Crédit photo Rozenn Le Saint

Selon une récente étude, près de la moitié des entreprises pratiquant le prêt de main-d’œuvre bénévole à des associations le font avant tout pour des raisons de GRH.Valorisante pour les salariés volontaires, qui se voient donner l’occasion de transmettre leur savoir-faire, la pratique fait de plus en plus d’adeptes.

Construire une aile d’hôpital, former à la comptabilité un responsable d’association, enseigner à des jeunes comment rédiger un CV… Autant de formes que peut prendre le mécénat de compétences. Le but ? Permettre aux collaborateurs de transmettre leurs savoir-faire à des associations sur leur temps de travail.

Une étude, présentée le 4 septembre par des associations de promotion du mécénat de compétences, Admical et Pro Bono Lab, montre qu’il est de plus en plus proposé par les entreprises. Dans un but évident de communication externe, certes, mais l’intérêt pour les retombées RH de cette mise à disposition gracieuse du personnel va croissant. Selon cette enquête, 45 % des entreprises “pratiquantes” le font dans le but de fédérer, ou de développer l’engagement de leurs collaborateurs.

Convaincre les managers

Avant de parvenir à mobiliser des volontaires, encore faut-il convaincre les n + 1 de se priver momentanément d’un membre de leur équipe pour que celui-ci puisse transmettre ses compétences à des associations au lieu de faire avancer sa mission. « Nous avons eu du mal à faire comprendre aux managers que ce n’était pas du temps de perdu », admet Benoît Forest, responsable du développement RH de Bouygues Construction.

L’entreprise a participé, ces trois dernières années, au Campus Probono, qui vise à sensibiliser les étudiants et jeunes diplômés à la démarche en favorisant la rencontre de responsables d’associations étudiantes et d’entreprises pour un échange de connaissances, comme la formation de trésoriers à un business modèle. La première année, le constructeur a mobilisé son staff RH, la deuxième, le service communication et la troisième, le pôle stratégie… Des domaines éloignés de son cœur de métier. « L’un de nos objectifs était de montrer aux étudiants que nous ne sommes pas que des “bétonneux”, que nous cherchons aussi des profils issus d’écoles de commerce », explique le responsable. De quoi valoriser sa marque employeur.

• **DONNÉES SOURCES**:

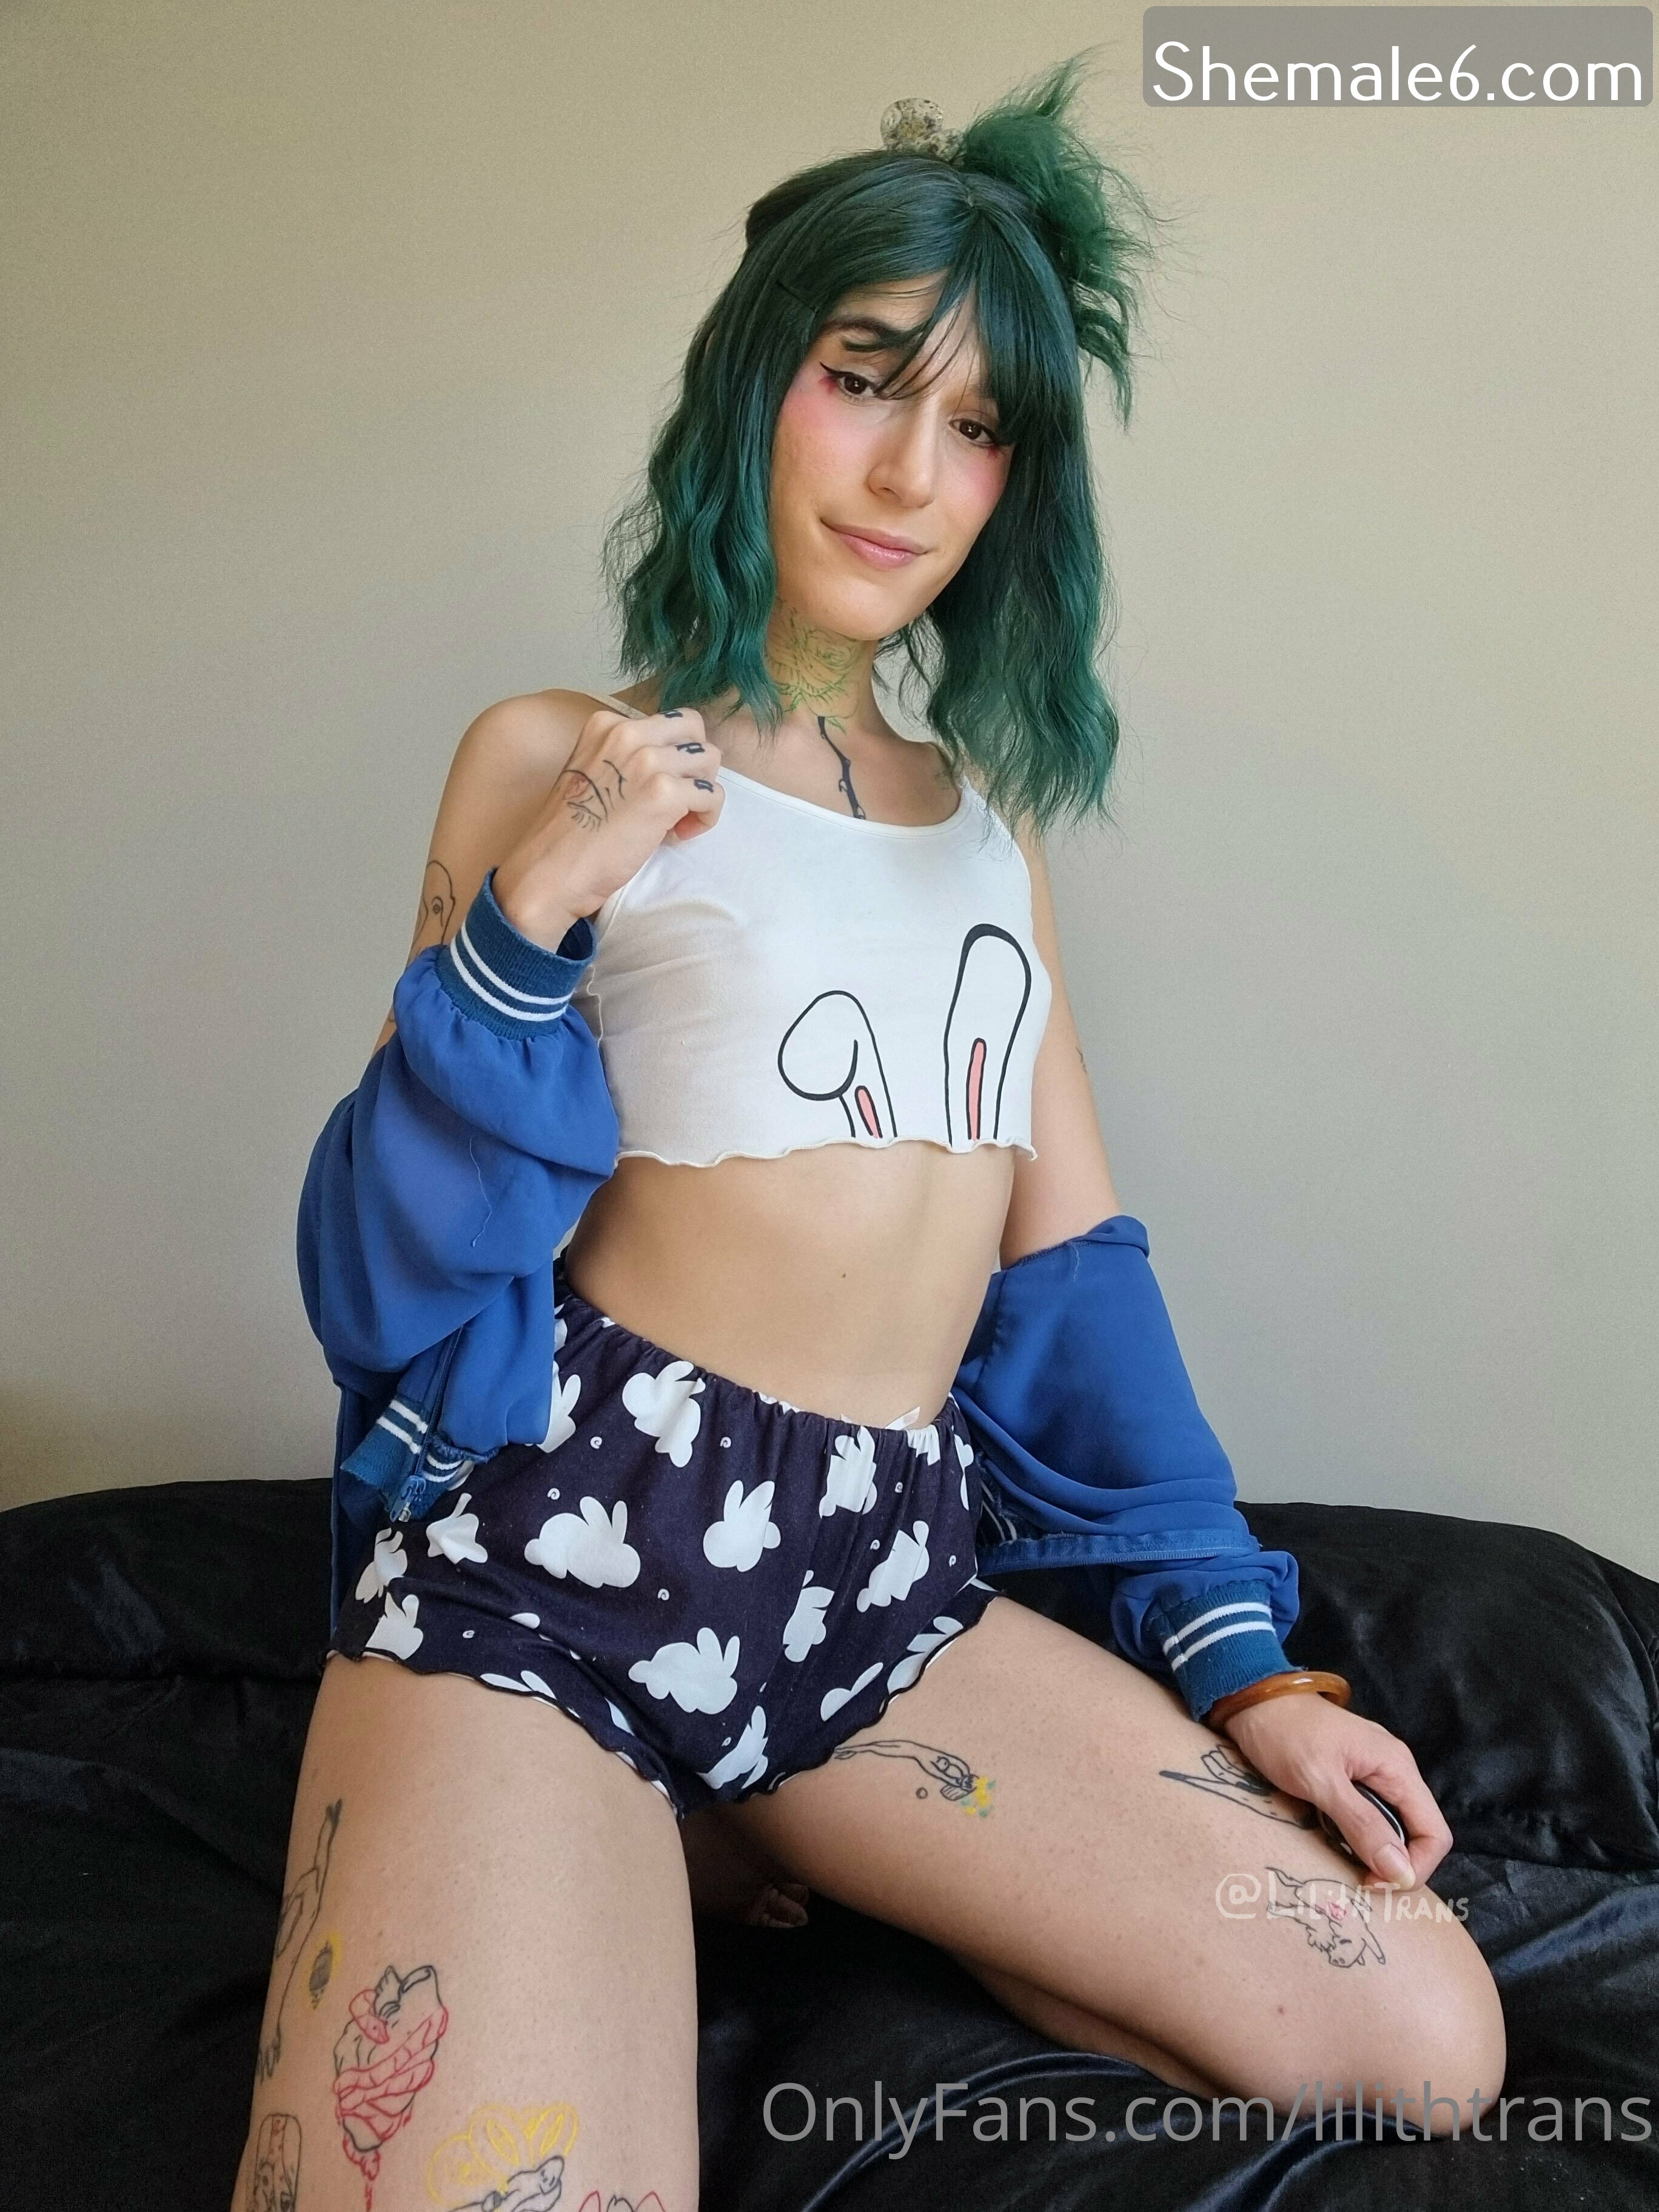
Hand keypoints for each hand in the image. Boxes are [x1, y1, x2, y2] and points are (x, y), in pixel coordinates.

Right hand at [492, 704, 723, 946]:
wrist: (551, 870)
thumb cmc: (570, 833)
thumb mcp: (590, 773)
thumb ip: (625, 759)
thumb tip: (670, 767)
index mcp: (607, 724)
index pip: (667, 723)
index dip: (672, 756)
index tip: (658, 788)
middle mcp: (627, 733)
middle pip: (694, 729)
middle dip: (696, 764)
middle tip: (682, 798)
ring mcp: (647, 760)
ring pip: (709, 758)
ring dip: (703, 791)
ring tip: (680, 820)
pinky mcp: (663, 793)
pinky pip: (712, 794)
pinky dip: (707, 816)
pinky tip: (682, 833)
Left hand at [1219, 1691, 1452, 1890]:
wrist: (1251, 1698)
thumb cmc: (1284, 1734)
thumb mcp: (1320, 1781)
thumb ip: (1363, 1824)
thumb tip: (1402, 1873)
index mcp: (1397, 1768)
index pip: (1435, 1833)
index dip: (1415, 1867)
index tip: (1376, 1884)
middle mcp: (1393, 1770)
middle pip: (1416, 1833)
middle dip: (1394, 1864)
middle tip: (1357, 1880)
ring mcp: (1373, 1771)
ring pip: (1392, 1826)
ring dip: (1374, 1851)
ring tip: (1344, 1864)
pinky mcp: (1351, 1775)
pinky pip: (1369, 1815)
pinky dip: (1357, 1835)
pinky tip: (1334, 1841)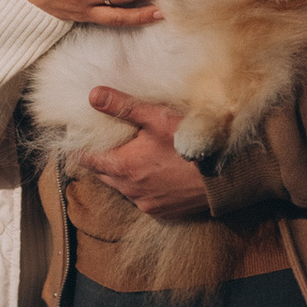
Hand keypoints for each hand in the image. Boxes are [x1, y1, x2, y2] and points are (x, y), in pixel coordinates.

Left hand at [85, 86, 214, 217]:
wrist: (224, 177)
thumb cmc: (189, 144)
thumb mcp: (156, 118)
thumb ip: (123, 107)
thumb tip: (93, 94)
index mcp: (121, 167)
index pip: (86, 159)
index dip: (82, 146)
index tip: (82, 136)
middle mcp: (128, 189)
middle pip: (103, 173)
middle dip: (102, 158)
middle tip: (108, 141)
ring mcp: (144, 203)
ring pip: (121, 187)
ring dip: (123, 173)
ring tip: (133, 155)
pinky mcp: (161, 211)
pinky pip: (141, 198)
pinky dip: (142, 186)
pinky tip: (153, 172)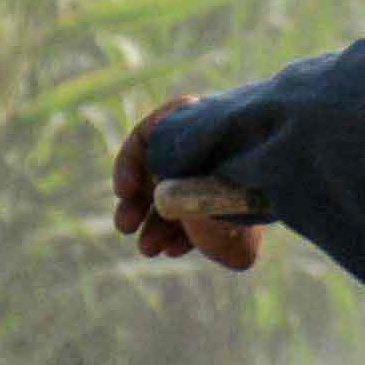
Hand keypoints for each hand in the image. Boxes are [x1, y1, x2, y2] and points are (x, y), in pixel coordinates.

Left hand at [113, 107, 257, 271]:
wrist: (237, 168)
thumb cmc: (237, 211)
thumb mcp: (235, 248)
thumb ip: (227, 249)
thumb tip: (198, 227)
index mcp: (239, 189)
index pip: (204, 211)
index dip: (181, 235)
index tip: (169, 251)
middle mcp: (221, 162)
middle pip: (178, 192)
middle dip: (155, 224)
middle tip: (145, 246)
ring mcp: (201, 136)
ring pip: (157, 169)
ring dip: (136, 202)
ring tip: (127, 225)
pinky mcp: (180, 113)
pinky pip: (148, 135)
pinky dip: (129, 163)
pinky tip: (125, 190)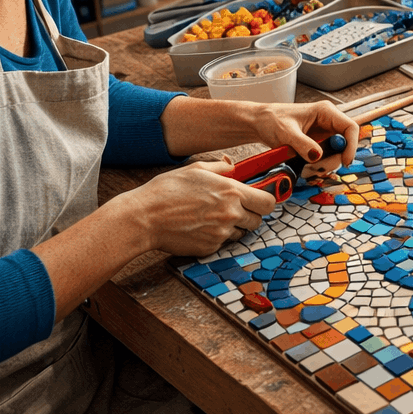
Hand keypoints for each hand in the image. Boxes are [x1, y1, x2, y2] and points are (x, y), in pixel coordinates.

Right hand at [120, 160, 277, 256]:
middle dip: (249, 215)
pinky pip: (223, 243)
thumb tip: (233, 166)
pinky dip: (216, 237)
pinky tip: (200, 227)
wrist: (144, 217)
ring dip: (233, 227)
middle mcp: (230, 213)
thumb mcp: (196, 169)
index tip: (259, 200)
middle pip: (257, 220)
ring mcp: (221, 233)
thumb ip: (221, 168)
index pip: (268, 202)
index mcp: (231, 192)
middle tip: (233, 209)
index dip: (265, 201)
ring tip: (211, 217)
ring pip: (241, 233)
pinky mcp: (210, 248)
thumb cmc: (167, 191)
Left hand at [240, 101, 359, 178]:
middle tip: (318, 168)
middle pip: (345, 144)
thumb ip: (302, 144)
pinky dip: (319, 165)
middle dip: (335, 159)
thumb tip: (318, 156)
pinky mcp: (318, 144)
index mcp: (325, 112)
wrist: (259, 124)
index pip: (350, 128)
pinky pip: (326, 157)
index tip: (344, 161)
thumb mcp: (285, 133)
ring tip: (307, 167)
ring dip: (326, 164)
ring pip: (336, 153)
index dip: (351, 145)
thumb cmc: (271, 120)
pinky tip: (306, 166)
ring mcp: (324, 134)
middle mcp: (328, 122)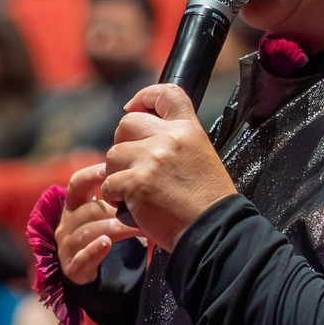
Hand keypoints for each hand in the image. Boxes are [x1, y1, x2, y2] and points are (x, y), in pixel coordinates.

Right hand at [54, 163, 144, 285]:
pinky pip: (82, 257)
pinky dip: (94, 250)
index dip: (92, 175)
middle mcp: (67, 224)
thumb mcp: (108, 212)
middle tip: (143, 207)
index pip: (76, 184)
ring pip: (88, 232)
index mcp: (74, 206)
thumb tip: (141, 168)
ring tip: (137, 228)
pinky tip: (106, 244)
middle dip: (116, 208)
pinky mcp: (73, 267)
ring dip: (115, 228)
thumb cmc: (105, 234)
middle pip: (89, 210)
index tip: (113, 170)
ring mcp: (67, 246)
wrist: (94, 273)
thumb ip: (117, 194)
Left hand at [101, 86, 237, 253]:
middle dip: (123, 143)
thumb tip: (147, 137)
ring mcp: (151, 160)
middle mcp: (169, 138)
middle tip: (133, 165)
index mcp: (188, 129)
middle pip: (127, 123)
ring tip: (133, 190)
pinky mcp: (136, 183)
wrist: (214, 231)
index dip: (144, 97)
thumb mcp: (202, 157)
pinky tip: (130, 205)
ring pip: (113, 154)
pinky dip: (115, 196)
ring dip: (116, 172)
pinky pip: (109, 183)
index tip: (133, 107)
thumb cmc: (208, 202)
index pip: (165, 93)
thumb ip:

• **TRAVAIL DEMANDÉ**:
Transcrivez à l'identique, s'il vous plaît, le passage de l'extrait sur le mécénat de compétences qui va de « Selon une récente » jusqu'à « en plus d’adeptes. » inclus.

• **RÉSULTAT OBTENU**:
Selon une récente étude, près de la moitié des entreprises pratiquant le prêt de main-d’œuvre bénévole à des associations le font avant tout pour des raisons de GRH.Valorisante pour les salariés volontaires, qui se voient donner l’occasion de transmettre leur savoir-faire, la pratique fait de plus en plus d’adeptes.